* PROBLEM TO SOLVE: Could you transcribe every record below exactly as it stands?

* GIVEN DATA:

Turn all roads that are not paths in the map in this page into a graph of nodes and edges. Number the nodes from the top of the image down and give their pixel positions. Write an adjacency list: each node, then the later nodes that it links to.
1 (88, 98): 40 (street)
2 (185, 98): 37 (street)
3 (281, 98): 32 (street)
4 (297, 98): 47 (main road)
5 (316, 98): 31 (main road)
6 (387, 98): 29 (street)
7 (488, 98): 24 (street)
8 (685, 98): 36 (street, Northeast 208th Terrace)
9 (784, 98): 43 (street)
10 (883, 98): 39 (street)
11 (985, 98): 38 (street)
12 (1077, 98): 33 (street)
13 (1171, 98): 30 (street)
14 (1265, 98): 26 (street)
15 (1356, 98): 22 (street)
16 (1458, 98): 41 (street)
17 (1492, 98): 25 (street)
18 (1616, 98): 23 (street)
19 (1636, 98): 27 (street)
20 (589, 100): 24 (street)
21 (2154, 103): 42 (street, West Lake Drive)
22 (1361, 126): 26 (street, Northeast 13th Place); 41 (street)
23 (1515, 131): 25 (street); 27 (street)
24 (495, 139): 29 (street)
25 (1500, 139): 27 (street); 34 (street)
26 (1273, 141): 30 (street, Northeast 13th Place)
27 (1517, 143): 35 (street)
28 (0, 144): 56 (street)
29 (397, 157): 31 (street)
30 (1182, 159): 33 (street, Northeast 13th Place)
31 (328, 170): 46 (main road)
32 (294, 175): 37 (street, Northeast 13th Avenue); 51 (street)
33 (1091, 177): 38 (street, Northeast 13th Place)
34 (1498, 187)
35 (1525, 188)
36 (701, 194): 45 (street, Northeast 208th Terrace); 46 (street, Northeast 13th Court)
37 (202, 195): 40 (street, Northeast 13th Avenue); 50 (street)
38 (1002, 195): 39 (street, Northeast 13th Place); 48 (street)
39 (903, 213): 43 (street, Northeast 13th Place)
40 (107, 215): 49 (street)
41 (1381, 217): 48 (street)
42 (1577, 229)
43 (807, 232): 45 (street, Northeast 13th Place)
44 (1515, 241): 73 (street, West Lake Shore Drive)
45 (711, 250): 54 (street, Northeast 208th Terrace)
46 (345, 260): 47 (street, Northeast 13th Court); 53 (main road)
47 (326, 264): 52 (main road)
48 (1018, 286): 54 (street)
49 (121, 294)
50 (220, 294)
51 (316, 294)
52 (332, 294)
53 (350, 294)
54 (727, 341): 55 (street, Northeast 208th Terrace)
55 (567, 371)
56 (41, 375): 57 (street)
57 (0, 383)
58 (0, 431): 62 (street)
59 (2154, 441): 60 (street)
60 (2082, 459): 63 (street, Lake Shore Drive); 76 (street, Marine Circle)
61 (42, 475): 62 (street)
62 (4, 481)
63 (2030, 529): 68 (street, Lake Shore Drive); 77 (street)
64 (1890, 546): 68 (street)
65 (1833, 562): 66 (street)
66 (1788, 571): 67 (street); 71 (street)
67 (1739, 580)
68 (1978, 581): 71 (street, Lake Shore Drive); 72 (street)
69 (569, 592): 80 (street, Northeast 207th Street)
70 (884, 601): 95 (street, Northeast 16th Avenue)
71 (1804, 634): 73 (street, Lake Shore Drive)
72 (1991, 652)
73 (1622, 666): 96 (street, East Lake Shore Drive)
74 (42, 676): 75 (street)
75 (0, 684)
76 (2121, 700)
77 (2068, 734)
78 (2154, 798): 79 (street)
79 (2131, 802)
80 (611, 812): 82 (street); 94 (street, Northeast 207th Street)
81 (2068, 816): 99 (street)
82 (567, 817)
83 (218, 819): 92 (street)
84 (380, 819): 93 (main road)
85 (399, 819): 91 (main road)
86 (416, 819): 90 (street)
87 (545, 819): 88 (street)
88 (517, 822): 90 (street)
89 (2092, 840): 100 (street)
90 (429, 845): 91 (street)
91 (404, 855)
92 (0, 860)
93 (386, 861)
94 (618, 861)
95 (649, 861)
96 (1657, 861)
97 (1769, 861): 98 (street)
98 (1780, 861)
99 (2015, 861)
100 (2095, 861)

* SOLUTION:
Turn all roads that are not paths in the map in this page into a graph of nodes and edges. Number the nodes from the top of the image down and give their pixel positions. Write an adjacency list: each node, then the later nodes that it links to.
1 (88, 98): 40 (street)
2 (185, 98): 37 (street)
3 (281, 98): 32 (street)
4 (297, 98): 47 (main road)
5 (316, 98): 31 (main road)
6 (387, 98): 29 (street)
7 (488, 98): 24 (street)
8 (685, 98): 36 (street, Northeast 208th Terrace)
9 (784, 98): 43 (street)
10 (883, 98): 39 (street)
11 (985, 98): 38 (street)
12 (1077, 98): 33 (street)
13 (1171, 98): 30 (street)
14 (1265, 98): 26 (street)
15 (1356, 98): 22 (street)
16 (1458, 98): 41 (street)
17 (1492, 98): 25 (street)
18 (1616, 98): 23 (street)
19 (1636, 98): 27 (street)
20 (589, 100): 24 (street)
21 (2154, 103): 42 (street, West Lake Drive)
22 (1361, 126): 26 (street, Northeast 13th Place); 41 (street)
23 (1515, 131): 25 (street); 27 (street)
24 (495, 139): 29 (street)
25 (1500, 139): 27 (street); 34 (street)
26 (1273, 141): 30 (street, Northeast 13th Place)
27 (1517, 143): 35 (street)
28 (0, 144): 56 (street)
29 (397, 157): 31 (street)
30 (1182, 159): 33 (street, Northeast 13th Place)
31 (328, 170): 46 (main road)
32 (294, 175): 37 (street, Northeast 13th Avenue); 51 (street)
33 (1091, 177): 38 (street, Northeast 13th Place)
34 (1498, 187)
35 (1525, 188)
36 (701, 194): 45 (street, Northeast 208th Terrace); 46 (street, Northeast 13th Court)
37 (202, 195): 40 (street, Northeast 13th Avenue); 50 (street)
38 (1002, 195): 39 (street, Northeast 13th Place); 48 (street)
39 (903, 213): 43 (street, Northeast 13th Place)
40 (107, 215): 49 (street)
41 (1381, 217): 48 (street)
42 (1577, 229)
43 (807, 232): 45 (street, Northeast 13th Place)
44 (1515, 241): 73 (street, West Lake Shore Drive)
45 (711, 250): 54 (street, Northeast 208th Terrace)
46 (345, 260): 47 (street, Northeast 13th Court); 53 (main road)
47 (326, 264): 52 (main road)
48 (1018, 286): 54 (street)
49 (121, 294)
50 (220, 294)
51 (316, 294)
52 (332, 294)
53 (350, 294)
54 (727, 341): 55 (street, Northeast 208th Terrace)
55 (567, 371)
56 (41, 375): 57 (street)
57 (0, 383)
58 (0, 431): 62 (street)
59 (2154, 441): 60 (street)
60 (2082, 459): 63 (street, Lake Shore Drive); 76 (street, Marine Circle)
61 (42, 475): 62 (street)
62 (4, 481)
63 (2030, 529): 68 (street, Lake Shore Drive); 77 (street)
64 (1890, 546): 68 (street)
65 (1833, 562): 66 (street)
66 (1788, 571): 67 (street); 71 (street)
67 (1739, 580)
68 (1978, 581): 71 (street, Lake Shore Drive); 72 (street)
69 (569, 592): 80 (street, Northeast 207th Street)
70 (884, 601): 95 (street, Northeast 16th Avenue)
71 (1804, 634): 73 (street, Lake Shore Drive)
72 (1991, 652)
73 (1622, 666): 96 (street, East Lake Shore Drive)
74 (42, 676): 75 (street)
75 (0, 684)
76 (2121, 700)
77 (2068, 734)
78 (2154, 798): 79 (street)
79 (2131, 802)
80 (611, 812): 82 (street); 94 (street, Northeast 207th Street)
81 (2068, 816): 99 (street)
82 (567, 817)
83 (218, 819): 92 (street)
84 (380, 819): 93 (main road)
85 (399, 819): 91 (main road)
86 (416, 819): 90 (street)
87 (545, 819): 88 (street)
88 (517, 822): 90 (street)
89 (2092, 840): 100 (street)
90 (429, 845): 91 (street)
91 (404, 855)
92 (0, 860)
93 (386, 861)
94 (618, 861)
95 (649, 861)
96 (1657, 861)
97 (1769, 861): 98 (street)
98 (1780, 861)
99 (2015, 861)
100 (2095, 861)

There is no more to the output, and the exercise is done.